Le rejet des politiciens et de Droite et de Gauche a contraint le Président sortant à se retirer de la compétition, et son prédécesseur Sarkozy a dû en faire autant. Ce discrédit ouvre la porte à toutes les démagogies, l’extrême droite xénophobe qui prétend défendre le prolétariat, un histrion ultra-liberal qui se prétend tout neuf, voire de gauche, etc..

Dans ce carnaval des égos gonflés jusqu’à la démesure par le jeu trouble des médias au service du capital, il est normal et presque sain que refleurissent les vieux slogans " gauchistes " de 1968 : " tous pourris..élections, pièges à cons..etc". Car cinquante ans plus tard, il est un fait indéniable : l’élection de 2017 n’apportera aucune issue politique à la France, mais une probable aggravation de la situation politique et sociale, que risquent de confirmer les élections législatives de juin.

Est ce une raison suffisante pour répéter avec nos " experts médiatiques " que " la démocratie est usée ", alors même qu’ils nous expliquent devoir l’imposer par la force en Afrique, en Syrie, etc ?
Faut il accepter sans réagir cet usage falsifié de concepts millénaires, et jeter l’enfant avec l’eau du bain ?

SUFFRAGE UNIVERSEL, DÉMOCRATIE, SOCIALISME : UN SENS À RETROUVER

Pour paraphraser Saint Just, qui faisait du bonheur de tous le but de l’action révolutionnaire, le suffrage universel et la démocratie restent des idées neuves en France et dans le monde, comme le sont d’autres concepts falsifiés aujourd’hui.

Ainsi celui de socialisme, dont les modernes sectateurs de " gauche " du capital ont réussi à faire oublier qu’il n’a de sens que par la propriété collective des moyens de production.
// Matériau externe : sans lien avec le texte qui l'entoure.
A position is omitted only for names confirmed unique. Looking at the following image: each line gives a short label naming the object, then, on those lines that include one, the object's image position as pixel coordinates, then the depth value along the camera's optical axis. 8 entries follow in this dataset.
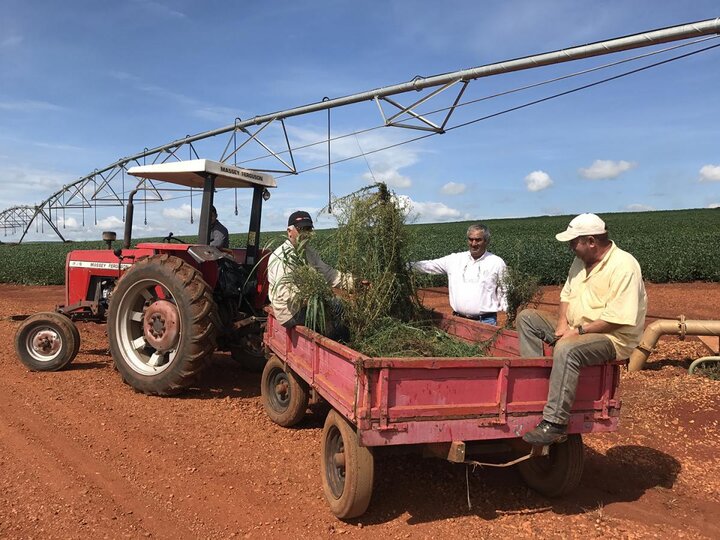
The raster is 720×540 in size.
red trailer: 2.80
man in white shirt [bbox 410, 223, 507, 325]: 5.14
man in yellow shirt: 3.03
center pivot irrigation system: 5.10
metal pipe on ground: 6.23
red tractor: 4.96
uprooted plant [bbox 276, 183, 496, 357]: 3.97
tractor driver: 5.68
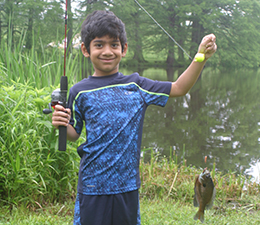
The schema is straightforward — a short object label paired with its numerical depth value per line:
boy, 1.60
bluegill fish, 1.94
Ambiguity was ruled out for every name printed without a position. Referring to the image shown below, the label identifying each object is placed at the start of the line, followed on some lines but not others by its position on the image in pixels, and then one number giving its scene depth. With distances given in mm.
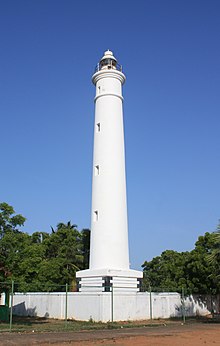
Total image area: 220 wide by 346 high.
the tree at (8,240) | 20938
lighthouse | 24562
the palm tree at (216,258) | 22906
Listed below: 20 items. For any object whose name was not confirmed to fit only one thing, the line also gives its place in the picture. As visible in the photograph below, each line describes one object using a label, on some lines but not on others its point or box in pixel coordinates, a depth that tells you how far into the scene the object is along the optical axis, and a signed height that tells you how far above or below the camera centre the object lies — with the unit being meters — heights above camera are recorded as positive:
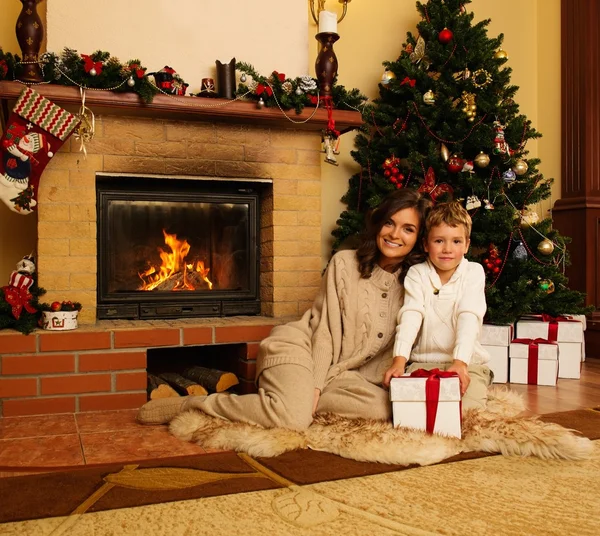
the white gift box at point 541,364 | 3.00 -0.44
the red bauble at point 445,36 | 3.28 +1.23
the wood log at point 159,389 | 2.72 -0.52
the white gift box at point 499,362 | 3.07 -0.44
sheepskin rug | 1.86 -0.52
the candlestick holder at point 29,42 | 2.48 +0.91
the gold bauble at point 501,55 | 3.34 +1.16
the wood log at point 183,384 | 2.72 -0.50
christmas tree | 3.19 +0.63
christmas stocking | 2.46 +0.52
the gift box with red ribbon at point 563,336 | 3.17 -0.33
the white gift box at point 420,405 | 1.96 -0.42
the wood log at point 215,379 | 2.79 -0.49
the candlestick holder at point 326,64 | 2.89 +0.95
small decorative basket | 2.56 -0.20
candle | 2.92 +1.16
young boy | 2.21 -0.12
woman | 2.17 -0.23
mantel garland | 2.50 +0.81
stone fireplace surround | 2.53 +0.20
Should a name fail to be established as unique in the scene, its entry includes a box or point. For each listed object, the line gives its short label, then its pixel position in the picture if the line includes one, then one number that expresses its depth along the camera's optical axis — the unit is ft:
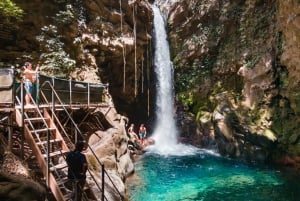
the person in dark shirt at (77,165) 16.11
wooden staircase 16.34
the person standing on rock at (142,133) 54.76
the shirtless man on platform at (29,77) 22.94
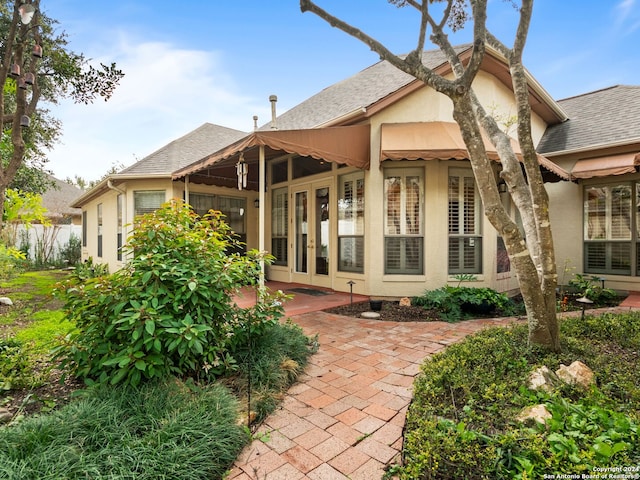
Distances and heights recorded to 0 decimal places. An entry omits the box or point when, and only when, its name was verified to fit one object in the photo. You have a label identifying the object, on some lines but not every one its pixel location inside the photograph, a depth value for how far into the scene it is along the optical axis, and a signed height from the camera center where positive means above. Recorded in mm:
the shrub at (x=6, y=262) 8106 -732
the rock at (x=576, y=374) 2617 -1150
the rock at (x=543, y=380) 2547 -1165
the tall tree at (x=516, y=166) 3193 +737
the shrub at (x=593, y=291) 6801 -1159
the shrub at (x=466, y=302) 5668 -1170
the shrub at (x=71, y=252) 16375 -796
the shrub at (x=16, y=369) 2738 -1215
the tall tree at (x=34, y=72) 5297 +3228
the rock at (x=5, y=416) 2258 -1275
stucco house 6637 +1270
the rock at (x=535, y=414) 2119 -1191
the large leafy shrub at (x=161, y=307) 2348 -563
Les élections au suffrage universel ne sont des " pièges à cons " que par leurs dérives, leur détournement. Démocratie, Socialisme, Égalité entre les hommes et entre les peuples, ces objectifs révolutionnaires sont d’ailleurs nécessaires ensemble : il n’y a pas de Socialisme véritable et durable, sans Démocratie, c’est à dire participation du plus grand nombre aux choix politiques, les avatars du " socialisme réel" dans le passé l’ont démontré. Il nous reste à les conquérir, débarrassés des scories qui les ont défigurés
aux yeux de nos contemporains :

  • 1 - la délégation de pouvoir à des professionnels, qui font de l’action politique un métier ou une sinécure, dont le seul objectif est de se faire élire, et de s’accrocher ensuite à cet emploi par la manipulation des citoyens, réduits à l’état de consommateurs passifs de marchandises et d’idées fausses.
  • 2 - les pratiques monarchiques, et le formatage des esprits par l’appareil médiatique au service des capitalistes et de l’état imprégné de la religion " du Marché "
  • 3 - l’utilisation du suffrage universel pour empêcher la lutte de classe, alors qu’il ne peut être fécondé qu’en faisant d’elle sa compagne.

Ambitieux programme, et proprement révolutionnaire,qui reste à accomplir en n’oubliant pas que nous sommes les héritiers des militants qui clamèrent en 1793 : "Quand un gouvernement viole les droits du peuple, l’insurrection est son premier devoir !"

Il suffit d’actualiser ce propos toujours actuel, en rappelant que ce devoir d’insurrection n’est en aucun cas un putsch ou un soulèvement armé : ils se terminent toujours dans le désastre et le sang quand ils ne sont pas adossés à l’assentiment populaire.

Aucune amélioration sociale durable n’est possible tant que l’opinion ne la désire pas. D’où découle le rôle fondamental des militants, ces ouvriers de la démocratie, qui consacrent leur vie à convaincre de jour en jour les citoyens, rendant ainsi possibles les Révolutions nécessaires.

Notre " devoir d’insurrection " est pacifique, il signifie luttes sociales et politiques, toutes les formes possibles d’expression de ceux qui n’ont que leur force de travail pour vivre.

   

Messages

  • 1. Histoire française du suffrage universel.
    7 janvier 2017, 10:50 - par Jean pierre de Lacruz


    C e long plaidoyer du suffrage universel, tout communiste ne peut que le partager

    .Mais quand le suffrage est a ce point détourner du but démocratique ,et ne sert qu’a empêcher tout développement de la LDC, dans ce cas je fais mien aujourd’hui un slogan que je ne partageais pas en 1968 , élection " PIEGE A CONS "

    Inciter les travailleurs a voter , quant on a pris conscience que le détournement du suffrage universel " FRAINE LA LDC " serait pour un communiste, a mon sens une " trahison ".